In healthcare, the process of receiving payment is unlike that of any other business. For most transactions in other industries, the consumer makes a full payment when a service is performed or product is received. Such is not the case in healthcare: Imagine going to Best Buy and saying, “I’ll take the TV home now, but I’ll pay you in 90 days, maybe.”
Meanwhile, revenue cycle management (RCM) in healthcare has remained mired in technology’s Bronze Age, defined by people-intensive, manual processes, and performed by disconnected operational systems. However, emerging technologies in the areas of automation and artificial intelligence (AI) have created a perfect storm that has finally reached RCM. By applying these technologies to RCM, healthcare providers can pave the way to long-term financial success, while also improving the healthcare experience for patients.
Why Change Is Necessary
The following data points highlight the inefficiencies and challenges caused by current-state RCM:
- Missed appointments account for $150 billion total costs incurred in healthcare.
- Just 32% of patients currently pay their share of the medical bill in full; this figure is expected to drop to 5% as more patients struggle with high deductibles and a greater share of payment responsibility.
- 60% of claim denials can be traced to front-office inefficiencies, including missing patient information.
- 94% of claims are submitted manually, with claim status checks taking five to 12 minutes and costing $9.79 per claim.
- 90% of denials are preventable, and it costs $25 on average to rework each denied claim.
- Up to 49% of patient responsibilities are written off as bad debt by hospitals.
Powering Healthcare with Digital RCM
Changes to the current state of RCM can be made by applying AI and automation to RCM – what we call digital RCM (dRCM). While dRCM is critical to long-term financial success for large and small healthcare organizations, its impact will also offer healthcare providers the opportunity to improve the patient experience.
By moving to a dRCM model, healthcare organizations can effectively address the inefficiencies and challenges of current RCM processes. For example, a smart wearable device could initiate a wellness or screening appointment based on the patient’s current physical condition. Once the appointment is scheduled, the patient’s smartphone could provide regular reminders about the upcoming appointment. This capability would reduce the risk of missed appointments and consequent revenue loss.
Before the appointment, the patient could be informed of the exact cost of care and how much is expected at the time of service, which would enhance the patient experience. On the day of the appointment, the patient could pay through frictionless payment mechanisms, such as virtual pay and mobile devices, helping with revenue realization for the provider.

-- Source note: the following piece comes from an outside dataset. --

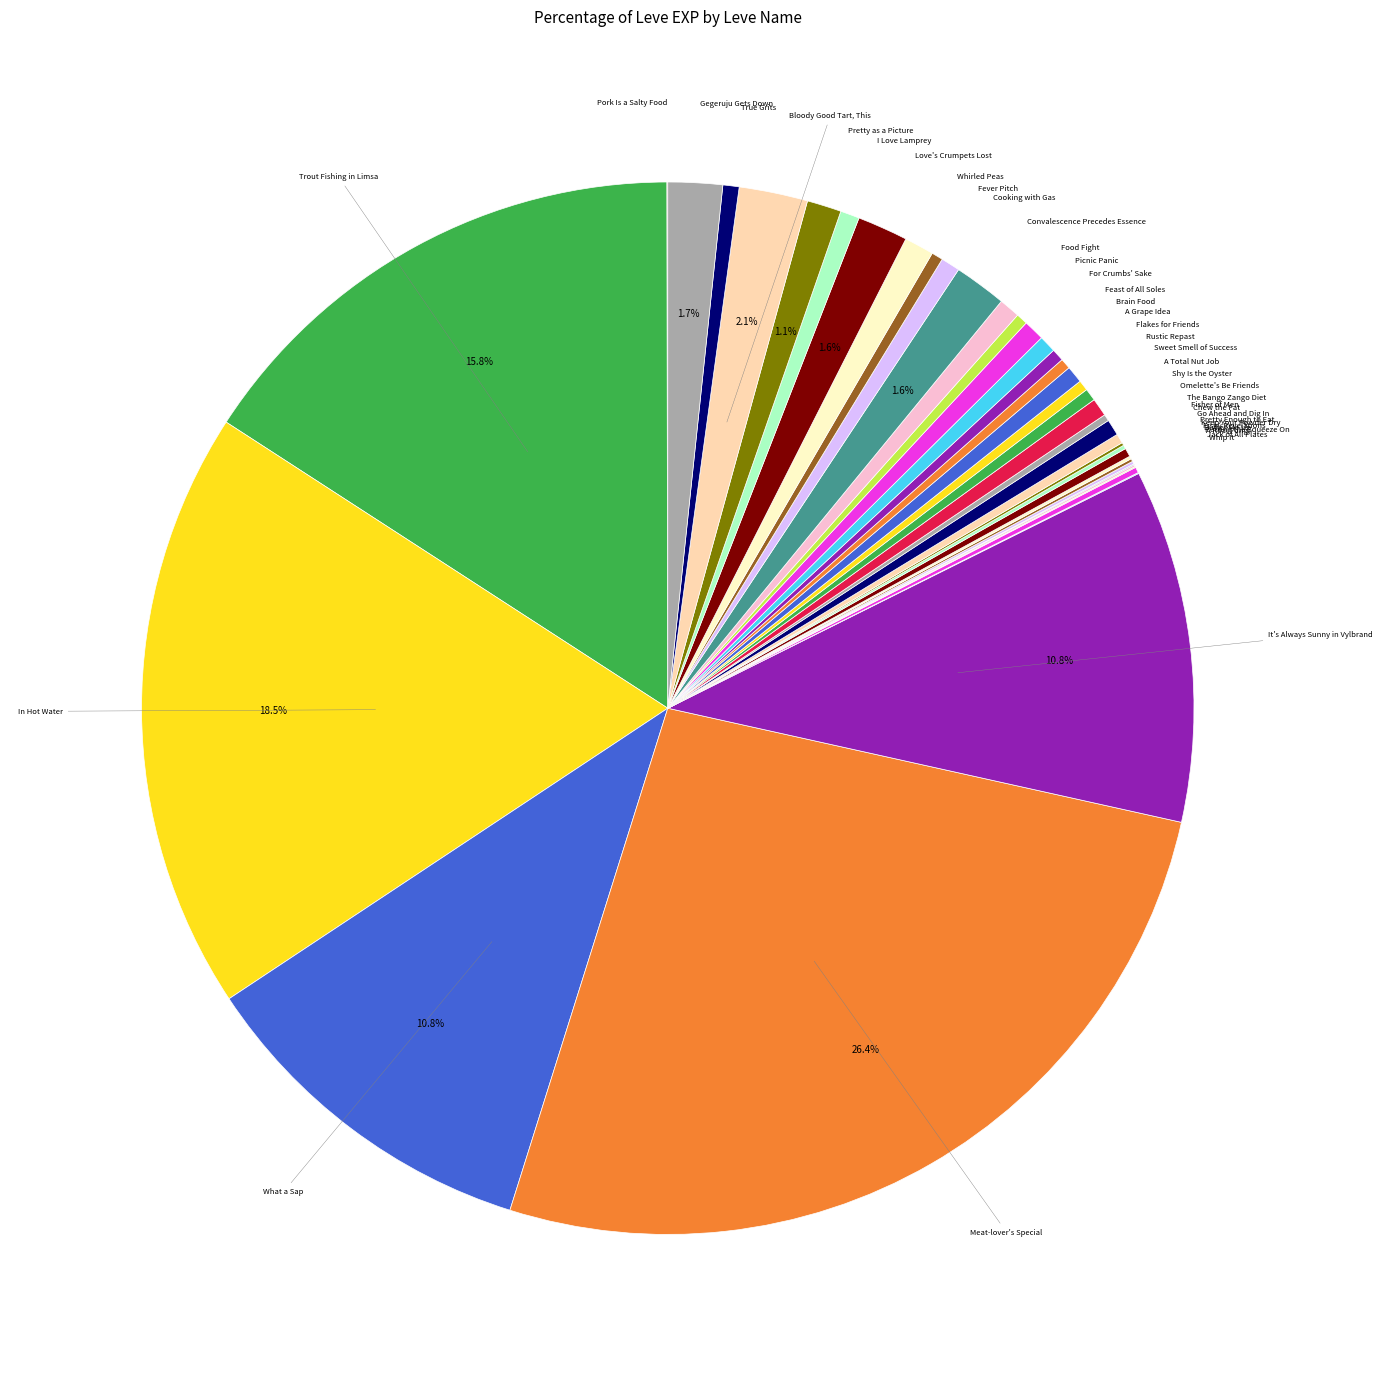

Count the number of slices in the pie.

40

Further, automating claims submission and claim status check processes would reduce operational costs. Using machine learning and AI to identify claims that could get denied vs. those with a higher likelihood of being successful would enable the most productive use of RCM staff.
A Three-Staged Move to dRCM
Moving to dRCM involves a three-part approach that moves from simpler to more sophisticated technology. It’s advisable to start dRCM with small steps: build on what exists, leverage existing data within the enterprise and then improve on it and add more complex technology over time.
The three phases include:
- Systems that do: Focus on automating routine tasks. Examples include applying robotic process automation (RPA) to the process of capturing consumer-driven information and RCM operations, such as verifying eligibility and checking claims status.
- Systems that act: Move to solutions with higher cognitive components driven by data science and predictive analytics, which can make decisions beyond rules-based logic. By applying machine learning to claims editing systems, organizations can leverage insights generated from payer contracts and claims denial histories and apply them to current claims to flag potential issues with a claim before it is submitted to the payer.
- Systems that think: Use digital technology that adapts its behavior based on insights captured directly from data without human intervention, leading to new knowledge and insights. These capabilities are driven by advanced cognitive technologies, such as neural networks, AI and machine learning. For example, an AI-based chatbot can anticipate customer needs and has relevant information available based on recent customer interactions, or it can assess customer emotions through voice analysis to deliver a seamless experience.
Moving to Digital RCM
No matter where an organization is on the dRCM timeline, these changes will take commitment, time, effort, and human and financial resources. Based on our experience, we’ve developed a handful of suggestions to improve the chances of a successful shift to dRCM:
- Evaluate the RCM value chain and identify functions that could yield a solid ROI to begin incorporating dRCM technologies, such as repetitive manual functions.
- Take small steps instead of revamping the entire technology stack, but start making changes now to improve RCM operations with small inroads into the realm of dRCM.
- Start with existing data to build AI solutions and keep adding data from outcomes achieved to improve learning and accuracy.
- Begin the transformation based on systems that do, and use what’s learned to progress toward the more technologically complex systems that act and then systems that think.
Digital technologies offer a new approach to RCM for healthcare organizations of all sizes and stages of maturity. By augmenting the human aspects of revenue management with AI and intelligent automation, healthcare organizations can ensure their long-term financial stability and deliver a superior patient experience.